Microsoft Windows and Surface VP, Panos Panay, described these new features at Ignite 2022, as “just the beginning of our Windows and Microsoft cloud integration.” These changes could signal a new direction for Windows, as Microsoft looks to continue to blend Windows 365 and Windows 11 together in the future. This is available for Windows 10 and Windows 11 today and is coming soon to iOS, Android and macOS.
You can see the Windows 365 app experience on Windows 10 below.
Windows 365 Boot
When released later this year, Windows 365 Boot will enable Windows 11 devices to log directly into a Cloud PC instance at startup instead of using the local install of Windows 11.
But why would you want to do this? Well, it is designed for devices that are shared between multiple people or for organisations that allow (or want to allow) their employees to bring their own devices to work (BYOD). This is also good for contractors and temporary staff since it ensures they have a corporate desktop experience and access to all the apps the services without IT having to install VPN software or enroll the devices into their organisations’
“Windows 365 Boot will allow different users to log in directly to their own personal and secure Windows 365 Cloud PC with their credentials”
Wangui McKelvey | General Manager | Windows 365
Windows 365 Switch
….. the name I’m not a fan of, however we will see much deeper integration between Windows 11 and Windows 365 at the OS level. As the name implies, this level of deep integration will allow Windows 365 users seamlessly switch between their local desktop and that of the Cloud PC directly from the Task View (virtual desktops) feature of Windows 11.
In case you are not familiar with “desktops” in Windows 11, then using the task view control in the Windows 11 taskbar allows users to create customise and move between desktops.
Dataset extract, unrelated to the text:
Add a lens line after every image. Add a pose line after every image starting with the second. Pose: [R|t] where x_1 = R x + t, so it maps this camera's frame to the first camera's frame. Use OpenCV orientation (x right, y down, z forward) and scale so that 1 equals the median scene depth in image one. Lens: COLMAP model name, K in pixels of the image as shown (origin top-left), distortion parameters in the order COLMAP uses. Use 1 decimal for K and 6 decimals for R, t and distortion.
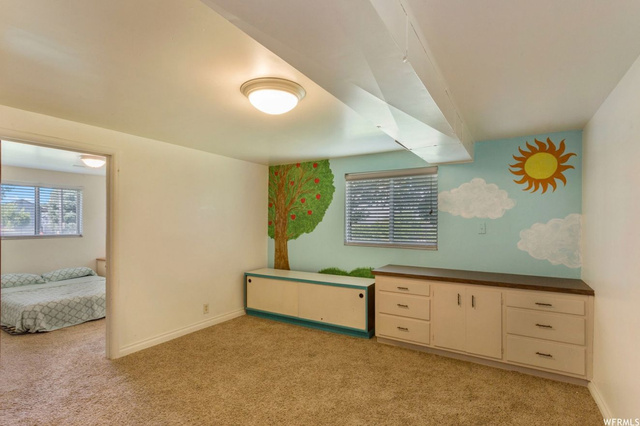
lens RADIAL K [[308.2, 0, 313.0], [0, 308.2, 221.8], [0, 0, 1]] dist [0.003353, 0.001782]
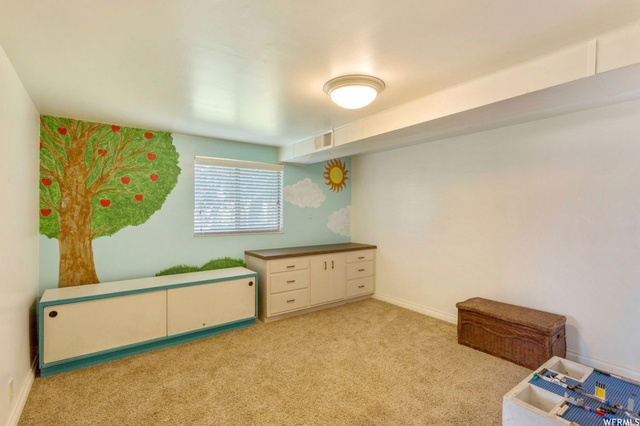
lens RADIAL K [[308.2, 0, 314.2], [0, 308.2, 210.6], [0, 0, 1]] dist [0.003353, 0.001782]
pose [[0.381245, -0.002685, 0.924470, -0.560962], [0.000142, 0.999996, 0.002846, -0.001144], [-0.924474, -0.000953, 0.381244, 0.346538]]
This update will introduce a new option, which will allow users to quickly switch from the local desktop environment to their Cloud PC directly from the taskbar. Users will even be able to see a preview of what’s running on it. This will work both ways too – meaning when users open task view from the Cloud PC, they will also be able to quickly hop back onto the local device.
Windows 365 Offline Mode
Finally, Microsoft is working on a Windows 365 offline feature, which will enable users to continue to work locally when they do not have an internet connectivity to access their Cloud PC. This will work like a cached mode essentially and will resync automatically resync with the Windows 365 service without data loss when connectivity is restored ensuring that the user experience is consistent and un-interrupted.